À Kinshasa, la confrontation prend également une forme plus symbolique. La récupération de la résidence GLM, longtemps associée à l’ancien pouvoir, par la famille Litho Moboti après une décision de justice, s’inscrit dans ce mouvement de démantèlement progressif de l’héritage Kabila. Ce ne sont plus seulement des positions politiques qui sont contestées, mais des espaces, des lieux, des marqueurs matériels du pouvoir. Comme si l’objectif n’était pas uniquement de neutraliser un homme, mais d’effacer ce qu’il représente encore.
Face à cette pression, Joseph Kabila adopte une posture de rupture. Dans ses dernières déclarations, il dénonce ouvertement une « dictature » et une « tyrannie » installées en République démocratique du Congo. Le vocabulaire est dur, assumé, et vise à reconfigurer le conflit en affrontement politique frontal. Il ne s’agit plus pour lui de répondre à des accusations judiciaires, mais de s’inscrire dans une logique de résistance. En se positionnant ainsi, il transforme son propre cas en enjeu collectif, cherchant à fédérer au-delà de son camp traditionnel.
Cette montée des tensions dessine un nouveau paysage politique. Le face-à-face entre Félix Tshisekedi et Joseph Kabila, longtemps latent, devient explicite. Il ne s’agit plus d’une rivalité d’influence, mais d’un rapport de force structurant pour l’ensemble du pays. La condamnation judiciaire marque une ligne rouge. La frappe de Goma, qu’elle soit intentionnelle ou non, en révèle les prolongements possibles.
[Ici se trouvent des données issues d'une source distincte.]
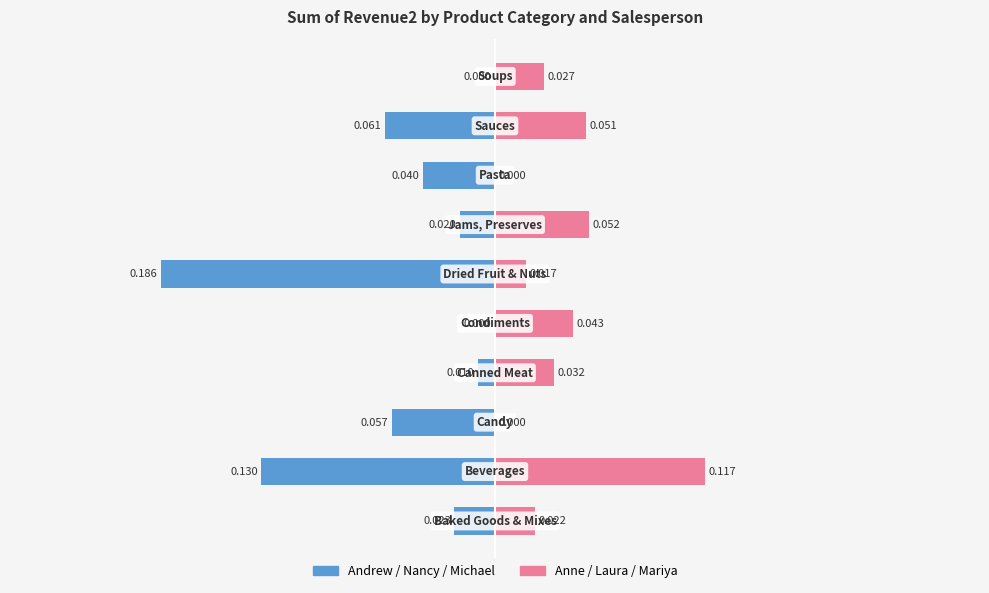

Reading right to left, what are all the values shown in this chart?

Andrew/Nancy/Michael: 0.0	-0.1	-0.0	-0.0	-0.2	0.0	-0.0	-0.1	-0.1	-0.0
Anne/Laura/Mariya: 0.0	0.1	0.0	0.1	0.0	0.0	0.0	0.0	0.1	0.0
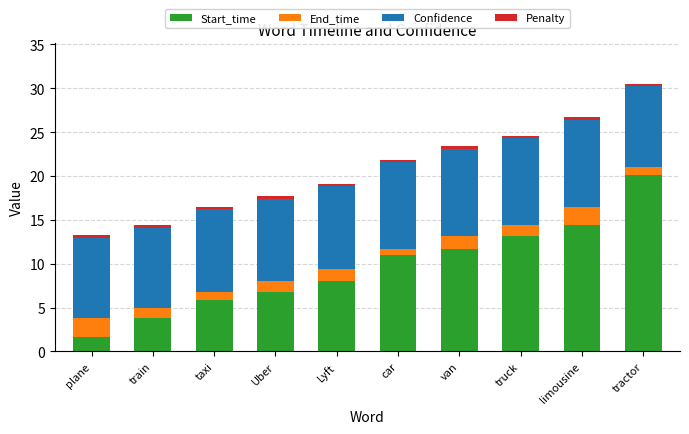

At which category is the sum across all series the highest?

tractor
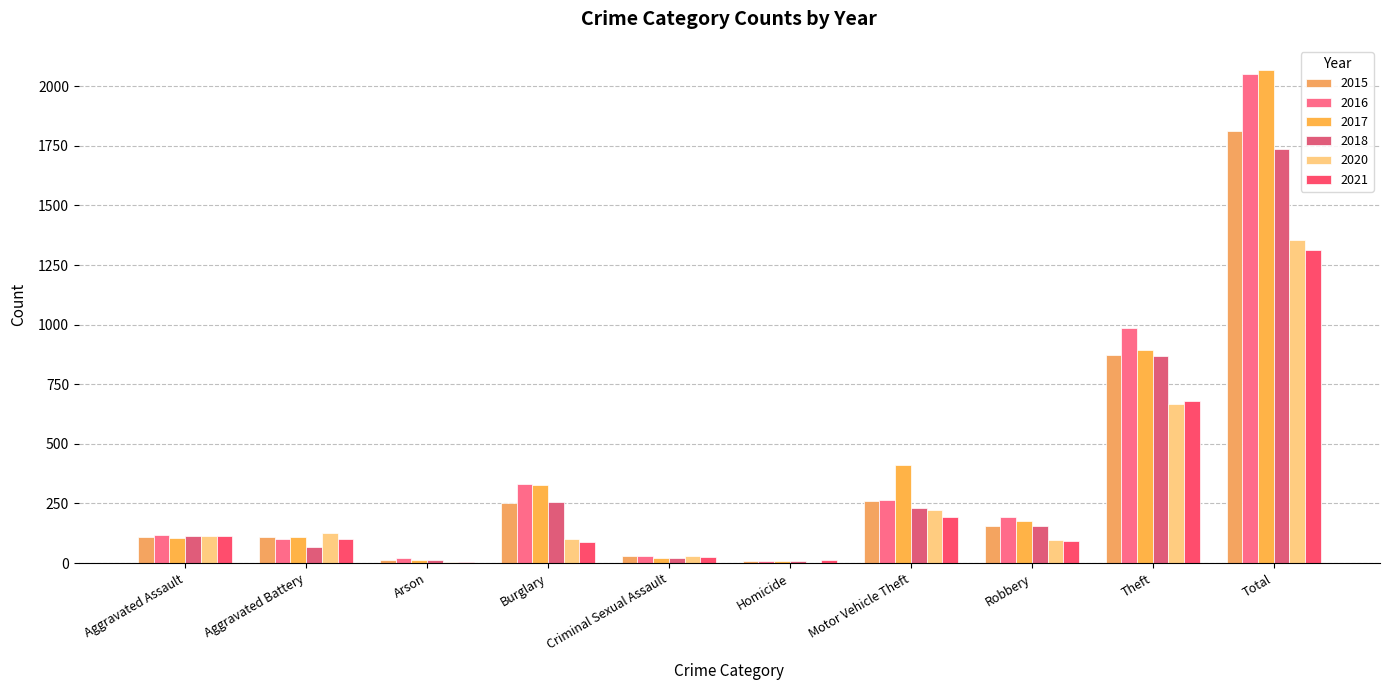

What is the lowest value of the 2017 series?

8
Dans un pays où l’histoire politique est marquée par la violence, y compris au sommet de l’État, cette évolution inquiète. L’assassinat de Laurent-Désiré Kabila en 2001 reste dans toutes les mémoires. Il rappelle que, en RDC, les crises politiques peuvent rapidement basculer dans des logiques plus radicales. L’enchaînement des événements récents — condamnation, reprise des symboles du pouvoir, tensions sécuritaires, frappe de drone — suggère que le pays entre dans une phase où les mécanismes classiques de régulation politique s’effacent au profit de formes plus hybrides de confrontation.
Car ce qui se joue aujourd’hui dépasse la seule personne de Joseph Kabila. C’est la manière dont le pouvoir se redéfinit, se consolide et se défend qui est en question. La justice devient un levier politique, la guerre un outil de pression indirect, et les symboles du pouvoir des terrains de bataille. Dans cet environnement, la distinction entre adversaire politique et cible stratégique tend à s’estomper.
Reste alors une interrogation, difficile à trancher mais désormais incontournable : Joseph Kabila est-il encore traité comme un acteur politique à contenir, ou comme une menace à neutraliser ? La réponse, en creux, déterminera non seulement son avenir, mais aussi celui d’un pays où les équilibres restent fragiles et où chaque basculement peut ouvrir une séquence aux conséquences imprévisibles.